== Brano proposto ==
Il lettore vorrà perdonarmi per questa introduzione ondivaga e alta (alta per i protagonisti evocati), forse eccendente il tema, ma solo così riesco a collocare criticamente i riferimenti, le radici, di un’opera strana, quasi inspiegabile, strana anche rispetto agli esiti  precedenti per il giovane autore architetto Roberto Olivero, che si è cimentato per lo più in recuperi di architetture alpine con intelligente filologia (il grande Mulino della Riviera di Dronero ritornato alla produzione, l’antica casa nobiliare “Mosè” con facciata a vela a Marmora, entrambe  in pietra e legno).
Siamo nella provincia (di Cuneo) che annovera alcune delle opere più significative del neogotico ottocentesco nazionale e internazionale (le serre del castello di Racconigi, Il castello di Pollenzo, quello del Roccolo e di Envie) ma anche cento opere minori, folies, bizzarrie, arrischiate, curiose, tutte di derivazione neogotica.
Opere anche contemporanee. Acciaio Arte Architettura nel numero 16 (novembre 2003) aveva pubblicato un’opera simbolo del neogotico contemporaneo di uno dei maestri della “scuola torinese”, Lorenzo Mamino. «La scala torre del centro studi Cesare Pavese», scrivevo, «è un segno forte, condensato, catalizzante, misterioso che reinventa un paesaggio di pinnacoli, guglie torrioni, cuspidi, in continuità con le più belle invenzioni schelliniane per Dogliani e la Langa e che colloquia anche con immagini più esotiche come le torri faro marittime con le lanterne e specchi e lenti convesse, i disegni neogotici di Hugo o di Pugin: faro delle colline, luce della letteratura, missile del sensibile e del soprasensibile in un’immagine neogotica e di disegno urbano di livello europeo. È una torre o un campanile o una cuspide tra altre guglie e pinnacoli. La strana opera fronteggia infatti il volume della cappella dei Marchesi Incisa con tamburo ottagonale e cuspide aguzza su cipolla e il campanile su base medievale che culmina con un curioso ottocentesco svolazzo di falde, dati dall’incrocio di due tettini a capanna sormontati da un aguzzo obelisco»; quest’ultima (la copertura del campanile) quasi una citazione per il progetto di Vignolo (giocato  dall’ incontro di quattro tettini a capanna sormontati da una cuspide), un neogotico “minore”, campagnolo,  di periferia.
Il tema: la definizione di un disegno urbanistico cimiteriale (tema squisitamente ottocentesco) con la copertura dell’area del commiato per il cimitero del piccolo paese di Vignolo vicino a Cuneo.
===
== Sezione dati ==
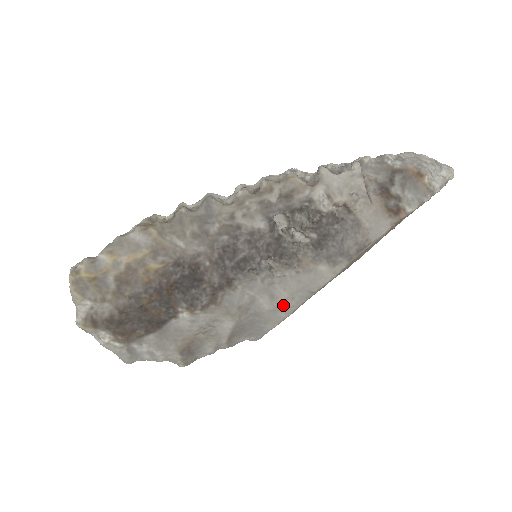
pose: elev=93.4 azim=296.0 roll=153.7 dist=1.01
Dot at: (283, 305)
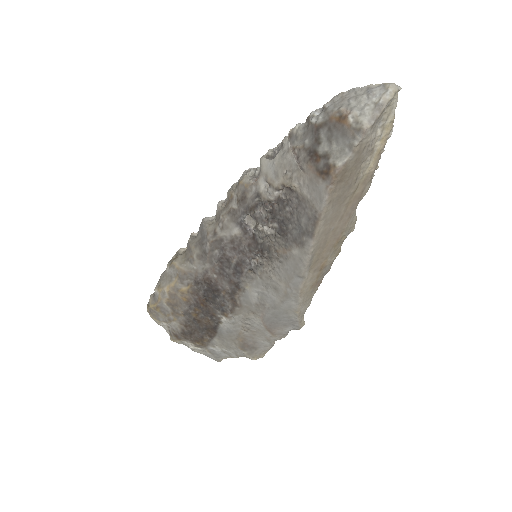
===
• Consegne:
• 1. Riporta alla lettera, dal brano proposto, tutto il testo che va da "Il lettore vorrà" giù fino a "pietra e legno).".
• 2. Rispondi alle seguenti domande basandoti sul brano proposto.
(a) In quale numero, e con quale data, Acciaio Arte Architettura aveva pubblicato l'opera di Lorenzo Mamino?
(b) Vicino a quale città si trova il piccolo paese di Vignolo?
(c) In quali materiali sono realizzati il Mulino della Riviera di Dronero e la casa nobiliare "Mosè" a Marmora?

• Risposte corrette:
• 1.
Il lettore vorrà perdonarmi per questa introduzione ondivaga e alta (alta per i protagonisti evocati), forse eccendente il tema, ma solo così riesco a collocare criticamente i riferimenti, le radici, di un’opera strana, quasi inspiegabile, strana anche rispetto agli esiti  precedenti per il giovane autore architetto Roberto Olivero, che si è cimentato per lo più in recuperi di architetture alpine con intelligente filologia (il grande Mulino della Riviera di Dronero ritornato alla produzione, l’antica casa nobiliare “Mosè” con facciata a vela a Marmora, entrambe  in pietra e legno).

• 2.
(a) Nel numero 16, novembre 2003.
(b) Cuneo.
(c) In pietra e legno.